The Value of Cryptoeconomics
Cryptoeconomics is useful in designing consensus protocols, which help nodes agree on the true state of the blockchain. Bitcoin’s proof-of-work is an excellent example, but other consensus algorithms like proof-of-stake apply a similar principle.
Let’s use Ethereum’s proof-of-stake system as an example. To add new transactions, nodes (“validators”) must lock some tokens (ether) into a smart contract. This is similar to Bitcoin’s PoW system which requires miners to commit resources, however, validators are committing money, not electricity.
Ethereum’s PoS protocol is designed to select validators randomly based on the size and age of their stakes. If a validator acts dishonestly, the funds in the smart contract are automatically frozen. Dishonest validators also lose the transaction fees paid out on each valid block.
We can also apply cryptoeconomics to designing secondary applications that run on the blockchain (decentralized applications). The underlying blockchain protocol developers create tokens necessary for economic incentives and smart contracts that power these applications.
An excellent example of an application powered by cryptoeconomics is Augur, a decentralized prediction market. Typically, users bet on certain outcomes and receive profits or gain losses depending on the outcome.
Augur relies on nodes (“reporters”) to feed it the information it uses to determine if a bet is successful or not—and this is where cryptoeconomics comes into the picture. Reporters stake tokens (REP) and earn rewards for reporting truthful outcomes. However, any attempt to report false information leads to a loss of staked tokens.
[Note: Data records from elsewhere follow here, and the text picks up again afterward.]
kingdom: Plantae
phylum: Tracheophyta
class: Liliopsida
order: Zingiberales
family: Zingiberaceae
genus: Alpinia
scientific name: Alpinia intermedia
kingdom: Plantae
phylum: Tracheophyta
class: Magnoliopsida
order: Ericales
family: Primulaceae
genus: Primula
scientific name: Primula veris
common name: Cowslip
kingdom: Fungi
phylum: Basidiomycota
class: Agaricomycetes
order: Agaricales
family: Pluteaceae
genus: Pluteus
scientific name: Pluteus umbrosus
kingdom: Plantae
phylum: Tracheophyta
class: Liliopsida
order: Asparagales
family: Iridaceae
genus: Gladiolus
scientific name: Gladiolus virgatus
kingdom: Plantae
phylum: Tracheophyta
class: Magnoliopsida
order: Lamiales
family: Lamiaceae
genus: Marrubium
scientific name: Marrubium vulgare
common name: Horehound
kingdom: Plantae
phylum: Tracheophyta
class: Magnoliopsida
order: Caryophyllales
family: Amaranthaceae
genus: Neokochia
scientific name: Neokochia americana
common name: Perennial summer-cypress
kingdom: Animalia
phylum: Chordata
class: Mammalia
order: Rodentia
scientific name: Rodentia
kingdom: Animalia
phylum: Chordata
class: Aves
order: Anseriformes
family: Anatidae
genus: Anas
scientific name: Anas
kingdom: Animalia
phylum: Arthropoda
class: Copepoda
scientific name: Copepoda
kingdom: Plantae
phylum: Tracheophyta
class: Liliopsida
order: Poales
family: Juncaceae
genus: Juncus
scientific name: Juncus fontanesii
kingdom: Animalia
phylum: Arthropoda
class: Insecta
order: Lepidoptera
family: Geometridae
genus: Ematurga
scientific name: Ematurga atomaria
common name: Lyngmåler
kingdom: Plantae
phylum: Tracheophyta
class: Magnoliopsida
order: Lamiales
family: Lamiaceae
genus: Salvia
Decentralized Autonomous Organizations (DAOs) are another use-case for cryptoeconomics. In a DAO, a token allows the holder to contribute work and earn rewards for their participation. To earn greater rewards and increase participation, DAO members must buy more tokens, which is just another example of economic incentives in action.
Cryptoeconomics is essential for creating self-sustaining, secure, and useful decentralized networks. By creating incentives, it’s possible to bring together unaffiliated individuals to participate in a peer-to-peer system without a central entity enforcing rules of behavior.
More importantly, the long-term sustainability of a blockchain or blockchain-based project is linked to cryptoeconomics. Without a well-designed system of rewards and penalties, participants have no incentives to keep the network functional and secure.